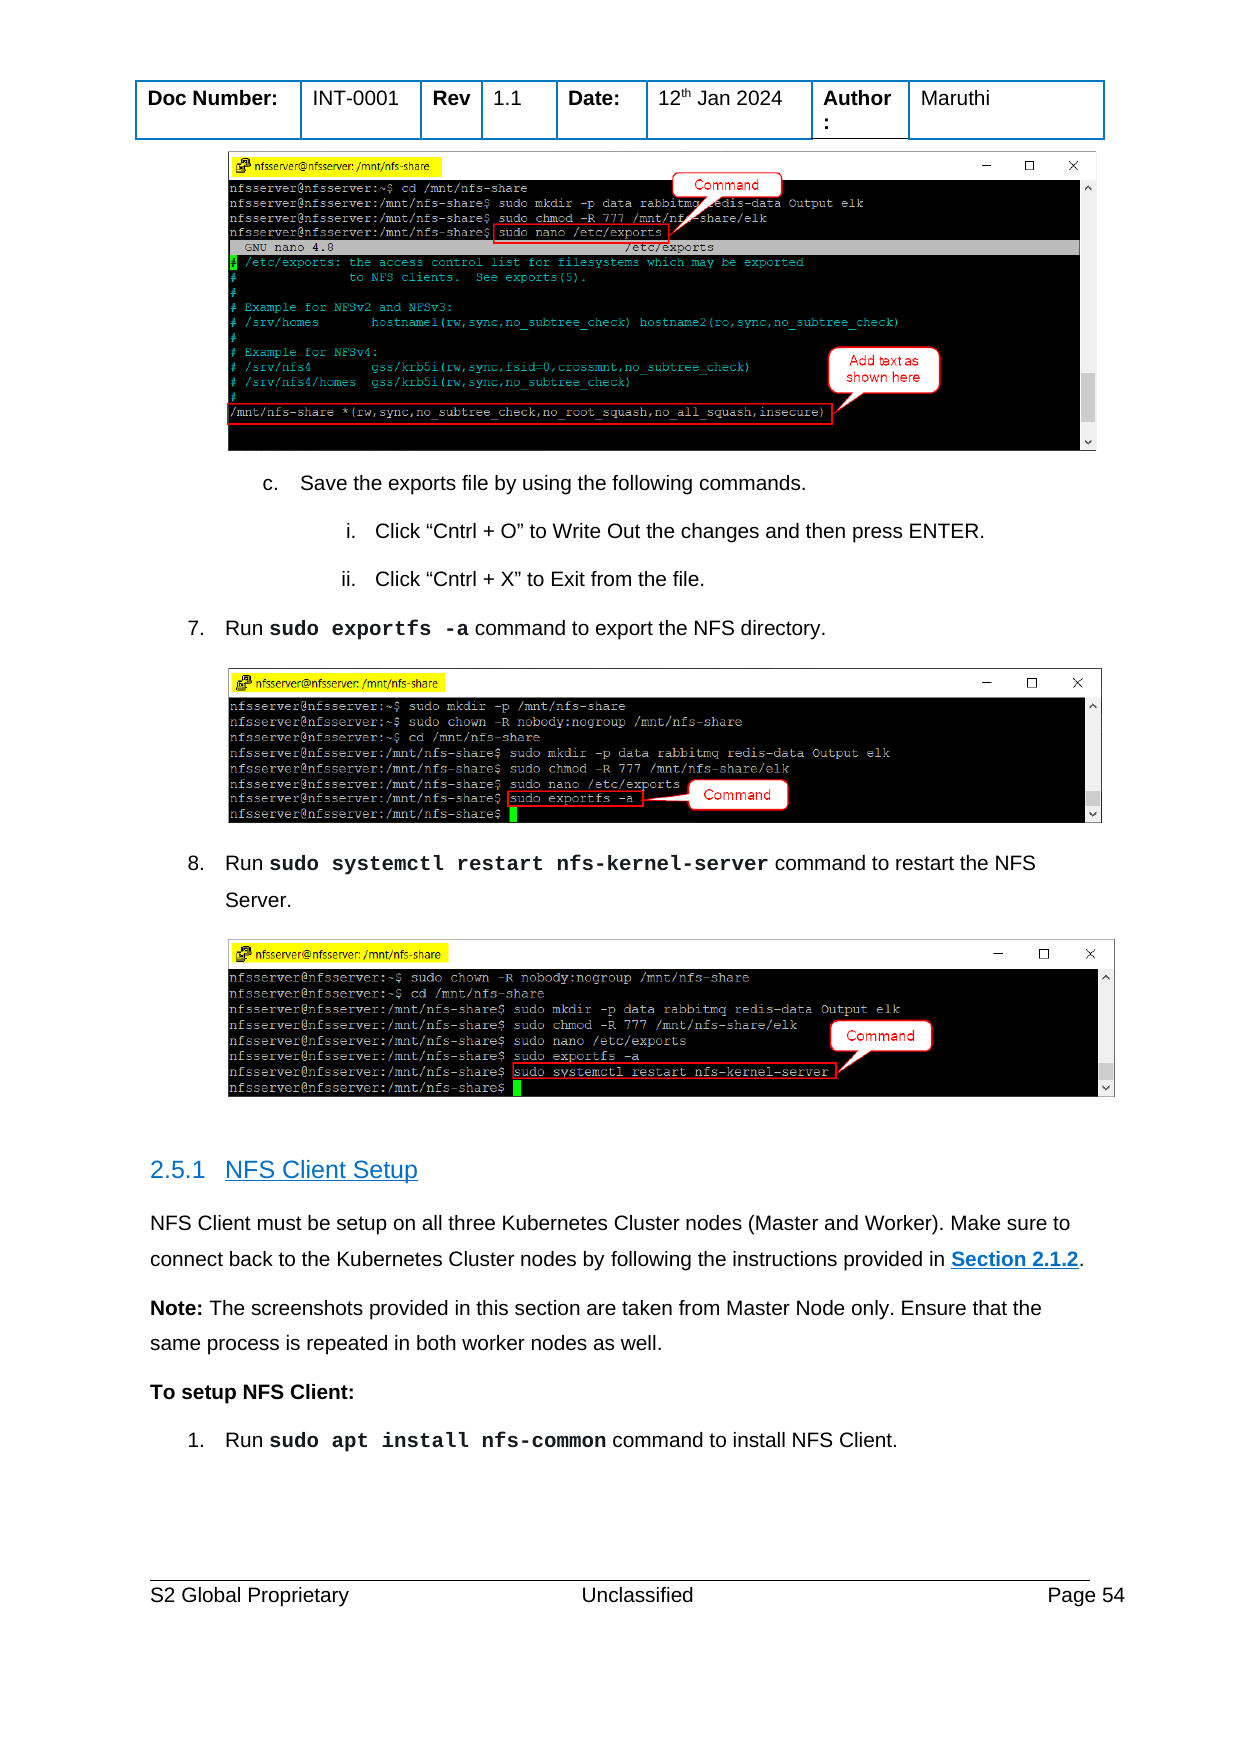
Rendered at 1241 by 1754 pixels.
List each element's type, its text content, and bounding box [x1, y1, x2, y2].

text NFS Client must be setup on all three Kubernetes Cluster nodes (Master and Worker). Make sure to connect back to the Kubernetes Cluster nodes by following the instructions provided in Section 2.1.2. [150, 1211, 1090, 1271]
list Run sudo exportfs -a command to export the NFS directory. [187, 616, 1090, 641]
list Click “Cntrl + O” to Write Out the changes and then press ENTER. [356, 519, 1090, 543]
list Run sudo systemctl restart nfs-kernel-server command to restart the NFS Server. [187, 850, 1090, 912]
text Note: The screenshots provided in this section are taken from Master Node only. Ensure that the same process is repeated in both worker nodes as well. [150, 1295, 1090, 1355]
list Save the exports file by using the following commands. [262, 470, 1090, 494]
picture [225, 150, 1097, 452]
picture [225, 666, 1103, 826]
list Click “Cntrl + X” to Exit from the file. [356, 567, 1090, 591]
text To setup NFS Client: [150, 1380, 1090, 1404]
list Run sudo apt install nfs-common command to install NFS Client. [187, 1428, 1090, 1454]
picture [225, 936, 1117, 1100]
text NFS Client Setup [150, 1155, 1090, 1184]
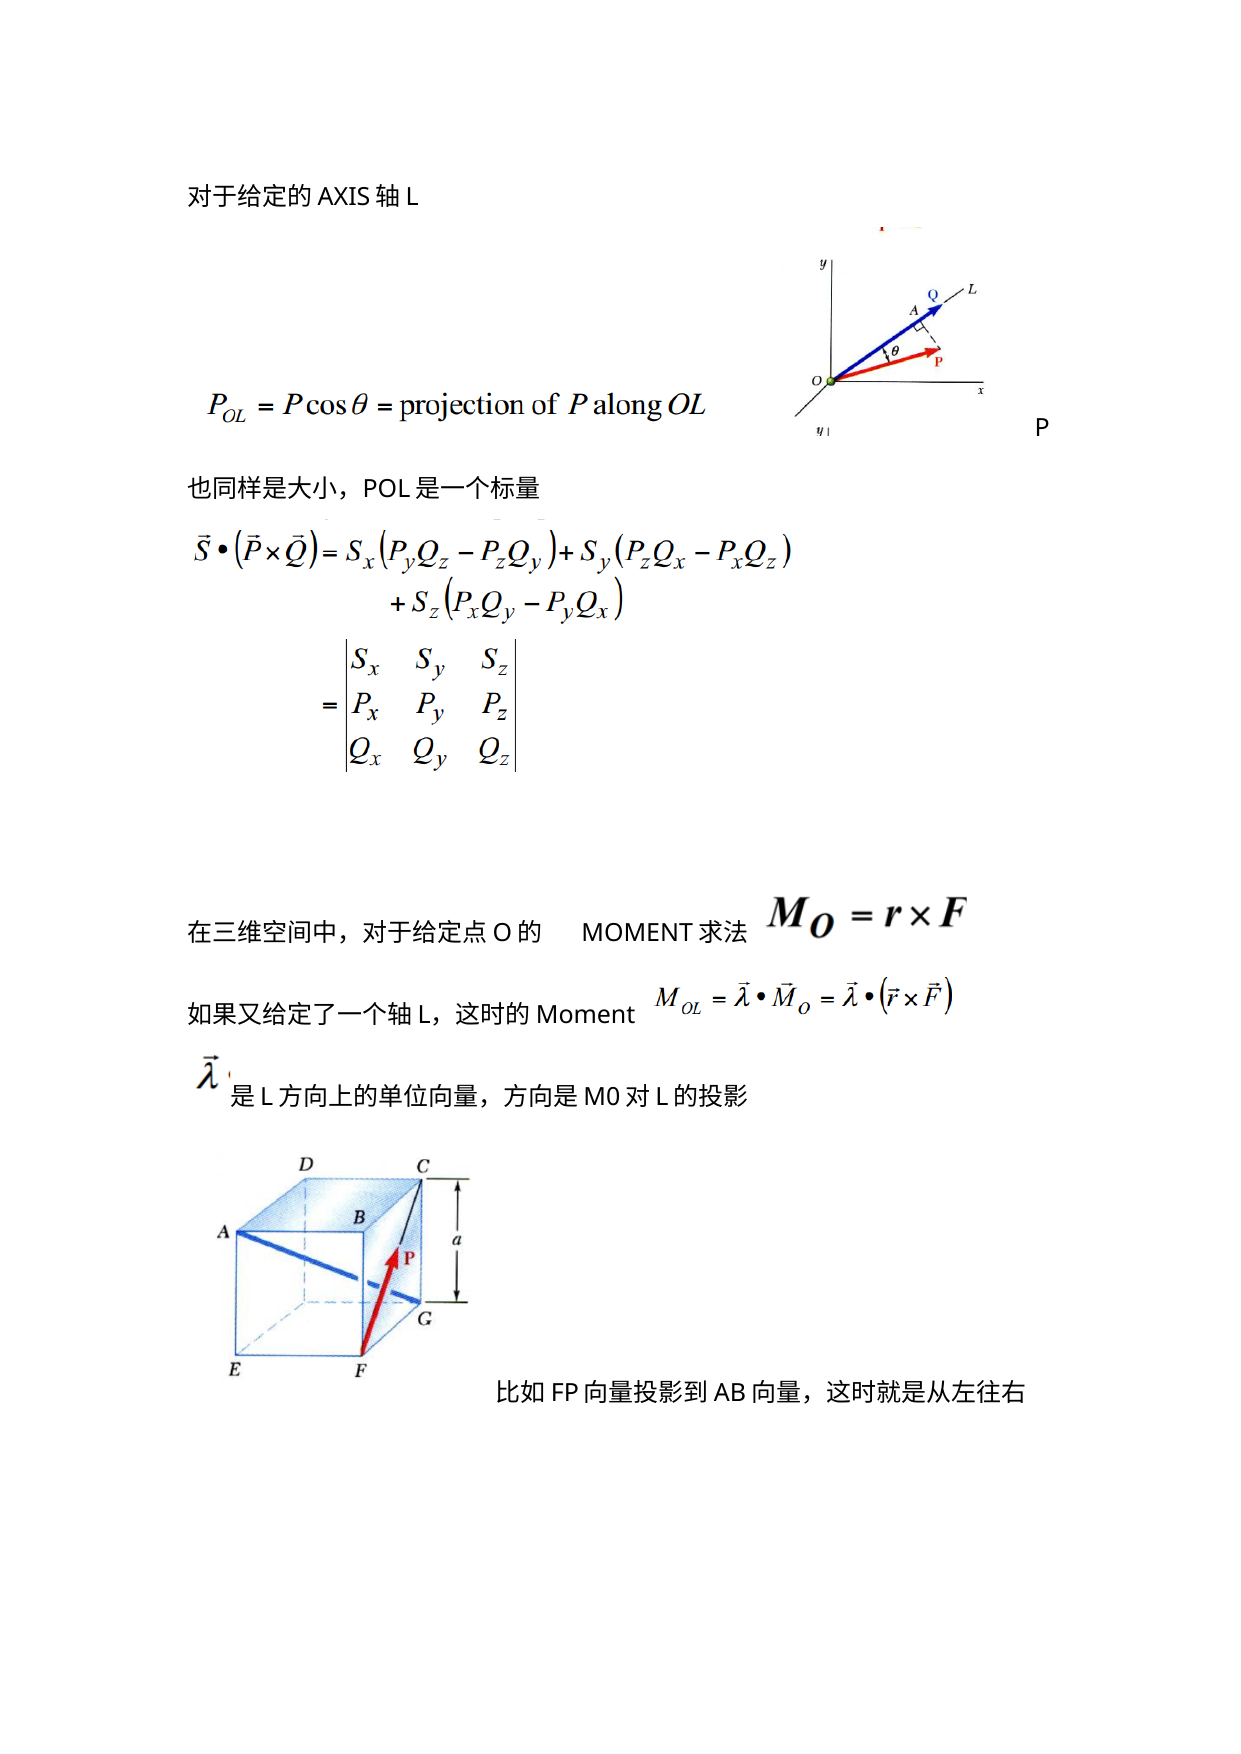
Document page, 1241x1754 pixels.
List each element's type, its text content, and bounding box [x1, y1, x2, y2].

picture [187, 1137, 496, 1401]
picture [635, 974, 982, 1024]
text 在三维空间中，对于给定点O的 MOMENT求法 [187, 877, 1053, 974]
picture [747, 877, 967, 942]
text P也同样是大小，POL是一个标量 [187, 227, 1053, 519]
text 如果又给定了一个轴L，这时的Moment [187, 974, 1053, 1039]
text 是L方向上的单位向量，方向是M0对L的投影 [187, 1039, 1053, 1137]
text 对于给定的AXIS轴L [187, 162, 1053, 227]
picture [187, 227, 1035, 436]
picture [187, 1039, 231, 1106]
text 比如FP向量投影到AB向量，这时就是从左往右 [187, 1137, 1053, 1429]
picture [187, 519, 818, 805]
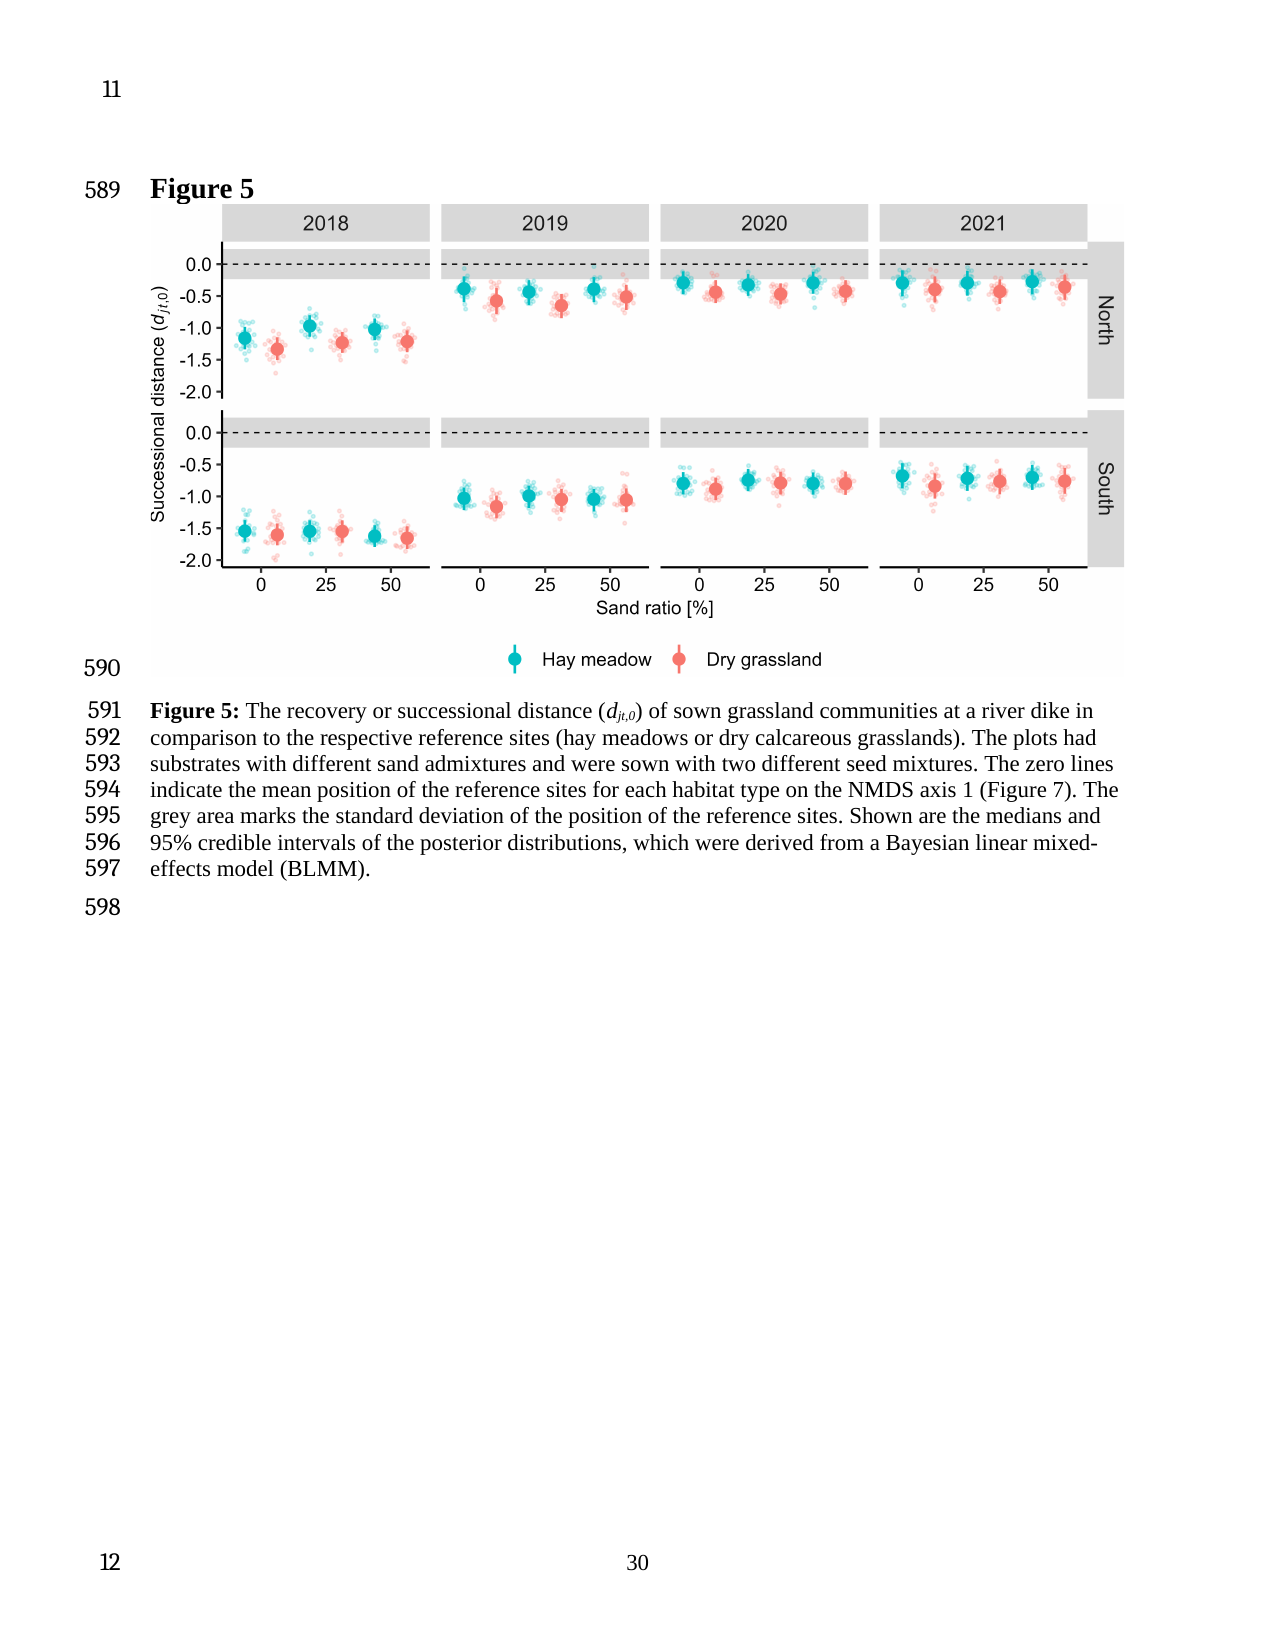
★ ★ ★ ★
* Work required:
A faithful copy of the entries above is needed, one that contains no images.

* Task output:
Rendered at 1241 by 1754 pixels.
List each element's type, its text content, and bounding box [x1, y1, x2, y2].

text NFS Client must be setup on all three Kubernetes Cluster nodes (Master and Worker). Make sure to connect back to the Kubernetes Cluster nodes by following the instructions provided in Section 2.1.2. [150, 1211, 1090, 1271]
list Run sudo exportfs -a command to export the NFS directory. [187, 616, 1090, 641]
list Click “Cntrl + O” to Write Out the changes and then press ENTER. [356, 519, 1090, 543]
list Run sudo systemctl restart nfs-kernel-server command to restart the NFS Server. [187, 850, 1090, 912]
text Note: The screenshots provided in this section are taken from Master Node only. Ensure that the same process is repeated in both worker nodes as well. [150, 1295, 1090, 1355]
list Save the exports file by using the following commands. [262, 470, 1090, 494]
picture [225, 150, 1097, 452]
picture [225, 666, 1103, 826]
list Click “Cntrl + X” to Exit from the file. [356, 567, 1090, 591]
text To setup NFS Client: [150, 1380, 1090, 1404]
list Run sudo apt install nfs-common command to install NFS Client. [187, 1428, 1090, 1454]
picture [225, 936, 1117, 1100]
text NFS Client Setup [150, 1155, 1090, 1184]
Document page, 1241x1754 pixels.
List each element's type, its text content, and bounding box [x1, y1, x2, y2].

picture [187, 1137, 496, 1401]
picture [635, 974, 982, 1024]
text 在三维空间中，对于给定点O的 MOMENT求法 [187, 877, 1053, 974]
picture [747, 877, 967, 942]
text P也同样是大小，POL是一个标量 [187, 227, 1053, 519]
text 如果又给定了一个轴L，这时的Moment [187, 974, 1053, 1039]
text 是L方向上的单位向量，方向是M0对L的投影 [187, 1039, 1053, 1137]
text 对于给定的AXIS轴L [187, 162, 1053, 227]
picture [187, 227, 1035, 436]
picture [187, 1039, 231, 1106]
text 比如FP向量投影到AB向量，这时就是从左往右 [187, 1137, 1053, 1429]
picture [187, 519, 818, 805]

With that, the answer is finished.